Kathleen Kingsbury, Patrick Healy and Charlotte Greensit | The New York Times
We are excited to announce two new hires in the opinion section.
Building on our terrific team effort and success with the recent Postcards project, we decided to create the position of climate editor in the opinion section, and undertook an extensive search to find a creative, thought-provoking journalist who has a blend of expertise on this crucial subject and an instinct for fresh and surprising storytelling on a topic that many readers feel they already understand. We’ve found a great editor for this important new role: Eliza Barclay is joining us from Vox and will work closely with Vanessa, Patrick, Chris, the vertical editors and our graphics and visual teams to shape the section’s climate coverage and collaborations.
We’ve asked Eliza to focus especially on how to bring climate opinion journalism to as wide an audience as possible, rather than appealing chiefly to insiders and activists.
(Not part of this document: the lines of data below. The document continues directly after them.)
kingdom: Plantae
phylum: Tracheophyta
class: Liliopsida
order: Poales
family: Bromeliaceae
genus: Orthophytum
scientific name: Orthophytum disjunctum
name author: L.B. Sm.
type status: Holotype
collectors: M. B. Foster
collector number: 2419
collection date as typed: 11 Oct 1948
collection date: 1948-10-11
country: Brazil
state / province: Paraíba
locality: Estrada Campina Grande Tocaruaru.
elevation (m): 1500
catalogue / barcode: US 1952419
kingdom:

We found a passionate reader/viewer/listener response to the Postcards project in part because it fused ideas, visuals, audio, graphics, analysis and on-the-ground storytelling. We want to learn from that success, and from some of our best climate guest essays, to lean into feature writing, pieces from locales both near and far-flung, photo-driven guest essays, data visualization, interactives and quizzes and other story forms to engage and surprise more people with climate coverage. We are also hungry for the unexpected and surprising pieces; in our interviews with Eliza, she spoke insightfully about the challenge of engaging readers with climate pieces when they are exhausted or disheartened about the state of the world, or think they know enough already, or don’t want pieces that feel like homework or written for insiders. We want her to work with our visual, graphics and opinion editors to elevator this coverage in exciting ways.
At Vox, Eliza was the science, health and climate editor, and led a team of reporters who covered everything from the pandemic and climate policy to space and the replication crisis in psychology. Beyond editing news and features, she launched several special projects that experimented with new formats and coverage areas. Most recently, her team explored the collateral health effects of the pandemic and the biodiversity crisis.
In 2019 she received a Pulitzer Center grant to lead and help write an innovative visual project on three “supertrees” — remarkable species with climate “superpowers” under threat of deforestation. The project won an Online Journalism Award, a Scripps Howard Award and a Pictures of the Year International award.
Before joining Vox, Eliza was a web editor and reporter with the science desk at NPR, where she co-edited the James Beard Award-winning food blog “The Salt.” She also did occasional feature stories on air for “Morning Edition” and “All Things Considered.”
Early in her career, Eliza reported from Mexico as a stringer for the Houston Chronicle and freelanced for many other outlets. She holds degrees from the University of California, Berkeley and Johns Hopkins.
Andrew Trunsky is our new editorial assistant supporting Maureen Dowd. He was most recently a fellow at the Daily Caller News Foundation, where he reported on Congress, elections and American politics. He recently covered policies like the enhanced child tax credit, writing how its lapse affected working families across the country. Andrew graduated in 2020 from Williams College, where he majored in political science with a focus on international politics and was an All-American swimmer. He originally hails from the Detroit suburbs and is an avid University of Michigan fan.
Please join us in welcoming Eliza and Andrew.